§ **Task instructions**
Reproduce the entries below verbatim, from the line that contains "Rendered at 1654 by 931 pixels." through the line that contains "subtitle A superclass", including both of those lines.

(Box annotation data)
--------------------
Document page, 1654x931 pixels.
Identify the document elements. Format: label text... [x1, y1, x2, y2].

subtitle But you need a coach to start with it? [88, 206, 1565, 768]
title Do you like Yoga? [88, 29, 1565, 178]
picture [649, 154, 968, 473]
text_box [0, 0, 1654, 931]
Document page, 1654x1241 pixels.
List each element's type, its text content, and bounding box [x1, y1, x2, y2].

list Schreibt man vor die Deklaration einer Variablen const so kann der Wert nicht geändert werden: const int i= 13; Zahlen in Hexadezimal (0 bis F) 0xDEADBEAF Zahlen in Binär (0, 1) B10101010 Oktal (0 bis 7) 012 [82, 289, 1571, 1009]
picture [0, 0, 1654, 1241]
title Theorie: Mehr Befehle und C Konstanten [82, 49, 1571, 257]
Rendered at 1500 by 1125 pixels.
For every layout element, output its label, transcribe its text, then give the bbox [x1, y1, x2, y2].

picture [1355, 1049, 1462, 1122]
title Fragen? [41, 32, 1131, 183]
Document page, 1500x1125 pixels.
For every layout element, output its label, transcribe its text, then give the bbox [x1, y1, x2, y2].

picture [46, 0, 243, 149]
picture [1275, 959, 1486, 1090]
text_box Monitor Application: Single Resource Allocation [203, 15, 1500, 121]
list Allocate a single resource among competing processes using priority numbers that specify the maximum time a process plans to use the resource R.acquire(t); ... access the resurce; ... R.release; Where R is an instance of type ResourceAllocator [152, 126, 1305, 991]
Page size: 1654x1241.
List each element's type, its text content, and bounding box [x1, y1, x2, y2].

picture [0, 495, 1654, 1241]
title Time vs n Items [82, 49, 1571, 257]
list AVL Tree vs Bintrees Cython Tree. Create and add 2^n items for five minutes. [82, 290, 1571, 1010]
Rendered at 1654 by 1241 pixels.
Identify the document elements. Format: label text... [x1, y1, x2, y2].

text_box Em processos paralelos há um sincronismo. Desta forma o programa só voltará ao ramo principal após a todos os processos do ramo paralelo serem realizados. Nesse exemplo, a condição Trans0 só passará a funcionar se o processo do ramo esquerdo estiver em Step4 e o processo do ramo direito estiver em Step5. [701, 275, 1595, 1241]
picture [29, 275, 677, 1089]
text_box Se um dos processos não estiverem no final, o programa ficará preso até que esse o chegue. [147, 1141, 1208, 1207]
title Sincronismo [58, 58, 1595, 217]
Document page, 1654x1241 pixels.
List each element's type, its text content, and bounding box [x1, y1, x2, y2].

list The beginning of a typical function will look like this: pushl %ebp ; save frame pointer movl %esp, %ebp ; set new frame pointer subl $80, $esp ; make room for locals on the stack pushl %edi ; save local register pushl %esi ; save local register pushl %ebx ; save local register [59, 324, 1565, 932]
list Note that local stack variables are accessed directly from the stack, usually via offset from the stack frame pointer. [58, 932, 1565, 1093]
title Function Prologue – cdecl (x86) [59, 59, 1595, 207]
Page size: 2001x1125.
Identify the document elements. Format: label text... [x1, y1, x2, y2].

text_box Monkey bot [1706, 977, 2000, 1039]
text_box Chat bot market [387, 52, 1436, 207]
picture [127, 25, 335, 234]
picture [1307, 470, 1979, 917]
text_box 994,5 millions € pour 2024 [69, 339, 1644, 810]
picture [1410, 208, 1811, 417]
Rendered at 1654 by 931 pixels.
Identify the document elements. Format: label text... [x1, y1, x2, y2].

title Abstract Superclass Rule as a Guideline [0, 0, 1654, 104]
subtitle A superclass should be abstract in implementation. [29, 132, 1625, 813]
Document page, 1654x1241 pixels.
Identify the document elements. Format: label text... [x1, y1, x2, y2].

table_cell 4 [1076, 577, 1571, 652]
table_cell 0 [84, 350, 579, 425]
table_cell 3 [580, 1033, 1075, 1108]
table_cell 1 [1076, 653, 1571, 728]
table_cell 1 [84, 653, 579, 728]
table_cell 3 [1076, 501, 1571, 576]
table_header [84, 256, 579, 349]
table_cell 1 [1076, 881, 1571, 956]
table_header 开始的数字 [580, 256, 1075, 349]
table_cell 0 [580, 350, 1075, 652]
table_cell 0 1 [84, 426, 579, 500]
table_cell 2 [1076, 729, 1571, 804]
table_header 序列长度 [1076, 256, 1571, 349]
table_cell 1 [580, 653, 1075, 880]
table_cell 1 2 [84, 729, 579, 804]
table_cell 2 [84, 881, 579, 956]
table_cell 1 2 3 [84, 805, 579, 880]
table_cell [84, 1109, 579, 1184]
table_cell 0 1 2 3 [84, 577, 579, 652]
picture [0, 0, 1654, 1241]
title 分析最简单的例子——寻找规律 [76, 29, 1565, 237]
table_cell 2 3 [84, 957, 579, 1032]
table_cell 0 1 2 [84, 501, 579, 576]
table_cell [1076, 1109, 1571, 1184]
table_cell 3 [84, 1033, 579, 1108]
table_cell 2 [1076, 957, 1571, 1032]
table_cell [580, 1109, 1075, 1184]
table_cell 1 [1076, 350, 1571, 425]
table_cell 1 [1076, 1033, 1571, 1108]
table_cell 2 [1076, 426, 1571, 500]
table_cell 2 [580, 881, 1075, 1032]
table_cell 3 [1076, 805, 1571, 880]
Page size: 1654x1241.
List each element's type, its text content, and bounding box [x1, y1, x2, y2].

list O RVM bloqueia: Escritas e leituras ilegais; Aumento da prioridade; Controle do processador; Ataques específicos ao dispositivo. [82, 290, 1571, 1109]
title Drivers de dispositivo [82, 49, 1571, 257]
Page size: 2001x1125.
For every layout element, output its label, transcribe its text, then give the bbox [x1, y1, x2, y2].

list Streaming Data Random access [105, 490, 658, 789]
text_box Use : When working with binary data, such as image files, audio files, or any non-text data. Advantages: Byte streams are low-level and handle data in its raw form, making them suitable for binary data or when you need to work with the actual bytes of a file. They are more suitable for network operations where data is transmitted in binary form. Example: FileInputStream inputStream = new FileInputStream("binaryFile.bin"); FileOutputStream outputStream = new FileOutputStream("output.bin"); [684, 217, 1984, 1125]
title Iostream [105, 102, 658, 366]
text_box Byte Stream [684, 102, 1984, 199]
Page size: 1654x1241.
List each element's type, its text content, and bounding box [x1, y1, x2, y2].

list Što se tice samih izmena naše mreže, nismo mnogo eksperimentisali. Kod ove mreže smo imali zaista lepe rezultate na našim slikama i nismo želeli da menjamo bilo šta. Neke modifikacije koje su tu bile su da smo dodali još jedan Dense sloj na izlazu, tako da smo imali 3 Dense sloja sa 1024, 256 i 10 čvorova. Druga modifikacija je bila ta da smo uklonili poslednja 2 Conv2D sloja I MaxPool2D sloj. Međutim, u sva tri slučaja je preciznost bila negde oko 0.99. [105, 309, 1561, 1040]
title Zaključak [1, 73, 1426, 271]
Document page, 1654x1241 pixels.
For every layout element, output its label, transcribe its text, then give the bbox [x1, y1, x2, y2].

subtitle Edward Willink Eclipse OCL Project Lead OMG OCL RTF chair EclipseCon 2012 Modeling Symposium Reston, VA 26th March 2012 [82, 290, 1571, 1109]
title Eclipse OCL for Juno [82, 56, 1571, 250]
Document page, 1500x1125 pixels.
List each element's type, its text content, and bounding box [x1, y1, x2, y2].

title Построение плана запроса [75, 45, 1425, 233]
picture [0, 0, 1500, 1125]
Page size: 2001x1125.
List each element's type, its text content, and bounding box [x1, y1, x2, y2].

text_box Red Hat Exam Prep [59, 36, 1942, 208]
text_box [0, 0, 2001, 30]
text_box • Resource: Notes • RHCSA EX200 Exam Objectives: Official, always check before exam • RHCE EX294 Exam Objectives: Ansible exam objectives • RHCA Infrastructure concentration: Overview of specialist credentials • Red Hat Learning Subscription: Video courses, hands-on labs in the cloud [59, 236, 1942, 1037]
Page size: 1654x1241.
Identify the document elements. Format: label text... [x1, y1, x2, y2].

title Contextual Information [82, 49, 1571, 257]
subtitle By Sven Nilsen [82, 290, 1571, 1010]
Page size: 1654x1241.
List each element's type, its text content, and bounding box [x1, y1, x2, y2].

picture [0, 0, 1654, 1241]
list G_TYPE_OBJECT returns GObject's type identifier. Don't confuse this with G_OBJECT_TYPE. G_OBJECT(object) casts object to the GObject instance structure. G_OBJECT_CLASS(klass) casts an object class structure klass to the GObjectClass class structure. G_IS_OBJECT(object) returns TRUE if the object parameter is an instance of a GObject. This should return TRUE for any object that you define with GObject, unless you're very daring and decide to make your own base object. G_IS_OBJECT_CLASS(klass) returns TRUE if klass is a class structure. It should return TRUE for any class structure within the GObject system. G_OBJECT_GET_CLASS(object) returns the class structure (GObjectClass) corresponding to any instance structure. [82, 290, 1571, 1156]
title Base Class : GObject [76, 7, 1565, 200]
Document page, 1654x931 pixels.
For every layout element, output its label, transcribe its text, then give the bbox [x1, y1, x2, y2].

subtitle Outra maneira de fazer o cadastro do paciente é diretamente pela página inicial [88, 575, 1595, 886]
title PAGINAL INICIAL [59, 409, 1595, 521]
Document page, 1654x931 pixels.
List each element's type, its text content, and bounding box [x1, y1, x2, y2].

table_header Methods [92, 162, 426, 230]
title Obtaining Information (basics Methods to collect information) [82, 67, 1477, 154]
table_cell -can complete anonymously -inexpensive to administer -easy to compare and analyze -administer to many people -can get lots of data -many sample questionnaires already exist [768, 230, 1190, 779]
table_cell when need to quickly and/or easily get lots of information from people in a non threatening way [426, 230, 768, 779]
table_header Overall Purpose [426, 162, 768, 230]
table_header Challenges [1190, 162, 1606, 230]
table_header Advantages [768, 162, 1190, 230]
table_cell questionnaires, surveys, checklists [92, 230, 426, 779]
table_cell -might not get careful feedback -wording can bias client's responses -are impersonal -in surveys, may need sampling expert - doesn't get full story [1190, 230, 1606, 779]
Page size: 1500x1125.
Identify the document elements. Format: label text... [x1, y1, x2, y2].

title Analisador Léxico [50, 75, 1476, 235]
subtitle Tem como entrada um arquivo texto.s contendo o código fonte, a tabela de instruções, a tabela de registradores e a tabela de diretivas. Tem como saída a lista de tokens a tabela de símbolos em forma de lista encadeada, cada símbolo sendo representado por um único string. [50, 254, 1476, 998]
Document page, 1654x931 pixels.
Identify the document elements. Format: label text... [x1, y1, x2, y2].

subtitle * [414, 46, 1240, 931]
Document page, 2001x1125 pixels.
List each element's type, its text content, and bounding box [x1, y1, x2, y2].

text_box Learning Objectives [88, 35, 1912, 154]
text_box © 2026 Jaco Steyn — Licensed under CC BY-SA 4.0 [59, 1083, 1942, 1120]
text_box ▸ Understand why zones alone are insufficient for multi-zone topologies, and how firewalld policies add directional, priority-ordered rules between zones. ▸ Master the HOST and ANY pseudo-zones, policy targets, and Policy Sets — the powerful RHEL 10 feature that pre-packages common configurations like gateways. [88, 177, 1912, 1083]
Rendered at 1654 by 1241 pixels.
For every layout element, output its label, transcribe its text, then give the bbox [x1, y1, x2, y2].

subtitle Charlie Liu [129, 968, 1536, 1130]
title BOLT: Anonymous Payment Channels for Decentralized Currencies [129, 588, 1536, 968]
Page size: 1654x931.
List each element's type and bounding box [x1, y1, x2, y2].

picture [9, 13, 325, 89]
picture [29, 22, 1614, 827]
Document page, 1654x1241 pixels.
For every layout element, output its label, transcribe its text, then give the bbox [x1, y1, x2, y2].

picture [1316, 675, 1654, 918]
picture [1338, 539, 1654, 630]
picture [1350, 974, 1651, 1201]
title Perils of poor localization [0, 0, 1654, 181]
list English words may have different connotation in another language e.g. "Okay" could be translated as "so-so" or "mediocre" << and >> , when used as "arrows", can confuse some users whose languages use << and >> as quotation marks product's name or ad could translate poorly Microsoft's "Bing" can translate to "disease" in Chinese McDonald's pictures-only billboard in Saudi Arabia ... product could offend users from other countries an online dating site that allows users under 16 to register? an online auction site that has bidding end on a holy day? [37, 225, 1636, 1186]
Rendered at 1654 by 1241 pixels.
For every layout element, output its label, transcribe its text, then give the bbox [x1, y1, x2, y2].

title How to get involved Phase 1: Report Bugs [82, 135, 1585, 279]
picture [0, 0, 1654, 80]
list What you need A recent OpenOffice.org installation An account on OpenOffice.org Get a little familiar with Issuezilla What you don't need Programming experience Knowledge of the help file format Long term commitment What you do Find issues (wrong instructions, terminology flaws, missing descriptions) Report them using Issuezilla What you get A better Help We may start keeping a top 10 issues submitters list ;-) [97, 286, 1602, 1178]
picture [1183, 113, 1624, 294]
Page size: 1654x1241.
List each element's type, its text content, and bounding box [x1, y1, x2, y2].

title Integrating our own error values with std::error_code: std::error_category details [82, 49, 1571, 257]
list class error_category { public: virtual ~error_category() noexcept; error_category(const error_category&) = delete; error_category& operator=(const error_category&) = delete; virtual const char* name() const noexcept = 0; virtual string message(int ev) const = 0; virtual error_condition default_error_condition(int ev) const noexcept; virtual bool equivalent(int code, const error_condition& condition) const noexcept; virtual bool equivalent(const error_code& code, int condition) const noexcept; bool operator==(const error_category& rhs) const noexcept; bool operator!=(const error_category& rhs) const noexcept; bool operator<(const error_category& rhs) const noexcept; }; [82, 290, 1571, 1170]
--------------------
§ **Written answer**
Rendered at 1654 by 931 pixels.
Identify the document elements. Format: label text... [x1, y1, x2, y2].

title Abstract Superclass Rule as a Guideline [0, 0, 1654, 104]
subtitle A superclass should be abstract in implementation. [29, 132, 1625, 813]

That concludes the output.